Here are some pug butts walking down the street. They were difficult to photograph discreetly. The one in the rear was very recalcitrant and I was a bit concerned that she (pink harness) was well.
Okay. I'm going up to the Adirondacks for the 4th. I have the time. And I have a bunch of stuff to pass along to Larry. He says I can have my own room in the boarding house that houses the Strand. So, I can take my down pillows, feather bed, quilt, stuffed animal, and nightie and leave them there. (I left my down booties when I went in February.) K says that I am Liz and Larry's Fresh Air Kid.
I have just been thinking about the last couple of weeks, the intensity of emotions with a heaping dose of self-scrutiny. If I can just continue to muse and focus in these ways, on these issues of dismissiveness, feelings of worthlessness and that nothing matters, and even the propensity to hurry up, be fast, and not feel, I will be ready to go out and be in the world on a daily basis. That means getting a regular job.
I need to manifest more of my ideas, for instance, actually get Fox in the Henhouse up and running.
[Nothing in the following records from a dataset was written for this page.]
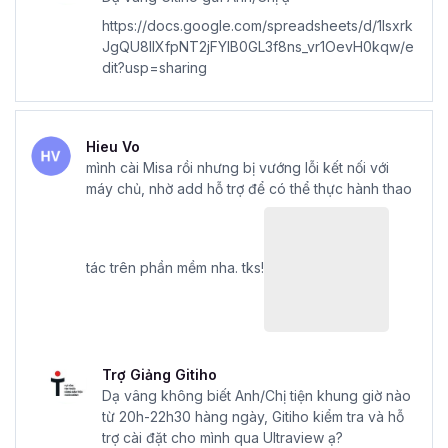
https://docs.google.com/spreadsheets/d/1lsxrk
JgQU8llXfpNT2jFYlB0GL3f8ns_vr1OevH0kqw/e
dit?usp=sharing
Hieu Vo
mình cài Misa rồi nhưng bị vướng lỗi kết nối với
máy chủ, nhờ add hỗ trợ để có thể thực hành thao
tác trên phần mềm nha. tks!
Trợ Giảng Gitiho
Dạ vâng không biết Anh/Chị tiện khung giờ nào
từ 20h-22h30 hàng ngày, Gitiho kiểm tra và hỗ
trợ cài đặt cho mình qua Ultraview ạ?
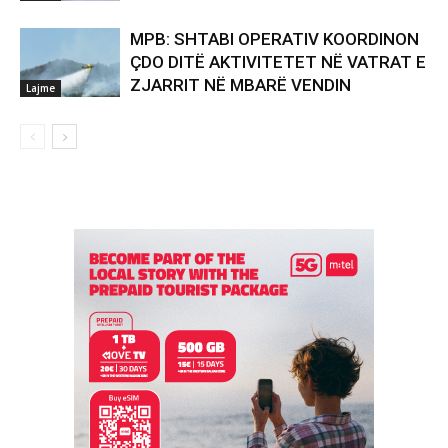
MPB: SHTABI OPERATIV KOORDINON
ÇDO DITË AKTIVITETET NË VATRAT E
ZJARRIT NË MBARË VENDIN
Lajme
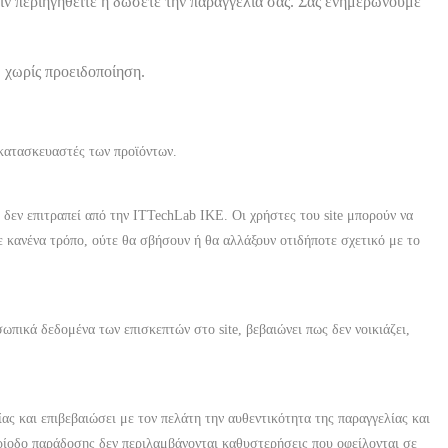
ιν περιηγηθείτε ή δώσετε την παραγγελία σας. Σας ενημερώνουμε
, χωρίς προειδοποίηση.
 κατασκευαστές των προϊόντων.
 δεν επιτραπεί από την
ITTechLab IKE
. Οι χρήστες του site μπορούν να
 κανένα τρόπο, ούτε θα σβήσουν ή θα αλλάξουν οτιδήποτε σχετικό με το
ωπικά δεδομένα των επισκεπτών στο site, βεβαιώνει πως δεν νοικιάζει,
ας και επιβεβαιώσει με τον πελάτη την αυθεντικότητα της παραγγελίας και
ερίοδο παράδοσης δεν περιλαμβάνονται καθυστερήσεις που οφείλονται σε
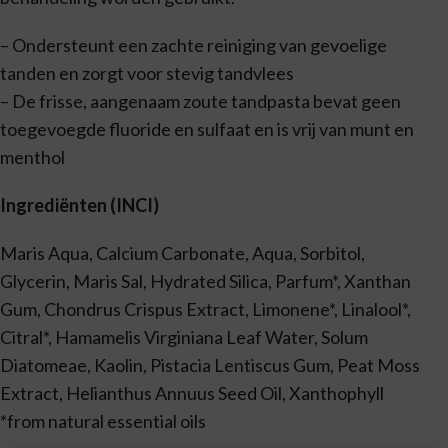
– Ondersteunt een zachte reiniging van gevoelige
tanden en zorgt voor stevig tandvlees
– De frisse, aangenaam zoute tandpasta bevat geen
toegevoegde fluoride en sulfaat en is vrij van munt en
menthol
Ingrediënten (INCI)
Maris Aqua, Calcium Carbonate, Aqua, Sorbitol,
Glycerin, Maris Sal, Hydrated Silica, Parfum*, Xanthan
Gum, Chondrus Crispus Extract, Limonene*, Linalool*,
Citral*, Hamamelis Virginiana Leaf Water, Solum
Diatomeae, Kaolin, Pistacia Lentiscus Gum, Peat Moss
Extract, Helianthus Annuus Seed Oil, Xanthophyll
*from natural essential oils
Get the draft of Monsterwood finished and out there in the world. Figure out how I can get some of my other ideas moved along.
Probably the biggest thing percolating now is expenditures; how I spend my time, my money, my energy, and my heart and soul. I don't think I have been as conscious about "spendiness" in all these areas. I have hopes that increasing my attention to how I do things and what I do, might help me to be a bit more comfortable and satisfied in my life.